You get the impression they’re not really there to treat patients. They’re there to show-off — look at me! I went to school, I got the white coat, and now I get to parade around the hospital, high-status, with perfect make-up, hair, and nails on display.
Never once was there a sign of anyone of the staff washing hands as they moved from patient to patient. Those long nails were never sterilized.
Going back to the IV point, if I remember correctly, the hospital doesn’t even supply that as part of the patient’s stay. The patient’s family has to run around to supply stores and get all the implements of treatment needed. What you pay the hospital upfront is just for a bed. All the rest, you must supply.

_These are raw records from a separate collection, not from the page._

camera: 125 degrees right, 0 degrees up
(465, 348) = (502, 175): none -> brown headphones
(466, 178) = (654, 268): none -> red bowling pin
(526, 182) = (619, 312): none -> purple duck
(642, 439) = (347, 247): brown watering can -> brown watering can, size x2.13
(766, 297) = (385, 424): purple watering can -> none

Oh, wait, I even gave them too much credit there! They didn’t even give us a proper bed. They actually had us buy the right kind of mattress, a mattress that will do continuous little motions and massages on the back to keep blood circulating and help a patient avoid bedsores. All the hospital provided initially was a lump of faded foam. Faded foam decorated with cheap and flimsy and synthetic sheets.
The hospital doesn’t have simple supplies like diapers. Then they come in and ask, so, did the patient get the vitamin B shot yet, or not? (Vitamin B that the family rushed out to the pharmacy to buy, because why should the hospital keep it in stock?) The treatment plan is not recorded in any organized fashion.

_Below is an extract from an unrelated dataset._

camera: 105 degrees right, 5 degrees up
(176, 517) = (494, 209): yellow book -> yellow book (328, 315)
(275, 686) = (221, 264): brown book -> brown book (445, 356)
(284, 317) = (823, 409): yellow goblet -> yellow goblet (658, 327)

They didn’t even do things like regularly wash patients. Didn’t lift them up and change their position if they were too weak to move themselves. That went on for two days until one time the personal doctor came, realized the situation, and he went and yelled at the nurses. That brought a bit more activity and energy. I think he told them something to the effect of, are they just paying you to stand around?

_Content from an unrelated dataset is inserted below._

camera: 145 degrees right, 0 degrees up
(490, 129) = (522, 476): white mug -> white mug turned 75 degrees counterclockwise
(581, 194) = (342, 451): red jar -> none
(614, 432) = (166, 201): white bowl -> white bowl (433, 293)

Then every time a nurse did show up and do something, you have to give them 10,000 dinars, to show your proper thanks and get them to please please pretty please come back at some point. That’s less than $10, but STILL. It’s like tipping for service, except your life depends on it this time.
There was only one worker I remember who came by regularly and everyone liked. She wasn’t a nurse, though. She was like a nurse’s assistant. She actually did all the work, while the “real” nurses just stood around jabbering at their hallways station. She said she didn’t have the right grades or something to be allowed into the nursing programs, so her profession was a step further down. She wore a gray-blue uniform, while the nurses wore something less dreary, I don’t exactly remember. But it again just seemed a whole status thing was reigning in the hospital. If you did have the right grades, and you were the real nurse, then that meant you didn’t have to get your hands dirty, you could just stand back and watch. Like, you didn’t have to do the work you were actually trained to do, because that would take away from your high-class status. The work was all left to the assistants, instead. They were low-class, but actually helpful and useful. It was all very weird and strange.
On my first night in the hospital, though, I had a good first impression of everything. Quite a few nurses and doctors did come by. And everyone was extremely extremely sweet in how they talked to the patient. The way they spoke was so loving and gentle. But after that, everyone just disappeared! I don’t know where those nice nurses went. Instead, we were left with the beauty pageant queens and this huffy male nurse who was too good for anyone to even talk to.
So indeed, try not to get sick in Iraq; and especially try not to get sick if you have no family to go out and buy all the supplies you need (I mean, what kind of a system is that???); oh, and also don’t get sick if you don’t have enough money to elevate your sickbed from the public (supposedly dirty) to the private hospital.